É tido como mestre e grande influenciador de praticamente todos os compositores e artistas que surgiram depois. Com versos de amor tão perfeitos quanto simples, Vinicius entrou de cabeça na música brasileira --mais tarde dialogaria com os batuques e as referências das religiões afro ao lado de Baden Powell, com seu afrosamba--,  o que soou como heresia na época. Um intelectual como ele se envolver na gandaia e na vagabundagem da música?

"O Vinicius sempre decepcionou todo mundo", disse a filha. "Ele entrava na onda e depois, como era inquieto, não usufruía de seu sucesso. Buscava então novas formas de expressão. O maior passo foi levar a poesia canônica para a música brasileira, e ele foi duramente criticado pelos conservadores, essa conversa da baixa e alta cultura. Ele foi a pessoa que mais quebrou esse tipo de preconceito, foi salutar para todo mundo".
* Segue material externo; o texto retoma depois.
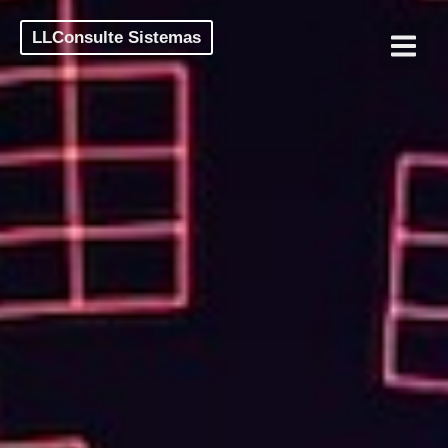
LLConsulte Sistemas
Mas mesmo aos cem anos, no entanto, o mundo soaria careta para Vinícius. "Não consigo ver coisas do Vinicius muito hoje em dia. A gente vive numa época bem careta". Mais do que as canções e os poemas, Vinicius deixou um legado marcante e uma lição que ainda soa natural e necessária.
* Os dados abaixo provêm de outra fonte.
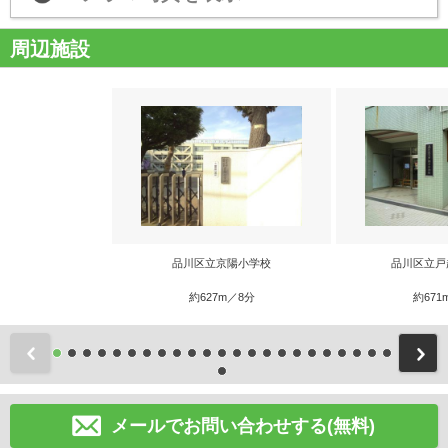
周辺施設
品川区立京陽小学校
品川区立戸
約627m／8分
約671
前
メールでお問い合わせする(無料)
"Ele tinha atitude existencial. O jeito com que ele transava com a vida ficou muito marcado. Em uma época em que quem tinha era mais legal, tinha ele lá que lixava pra esse tipo de coisa. É uma inspiração", contou ela.

Como disse o companheiro de escriba, Carlos Drummond de Andrade: "Vinicius é o único poeta brasileiro que ousou viver sob o signo da paixão. Quer dizer, da poesia em estado natural".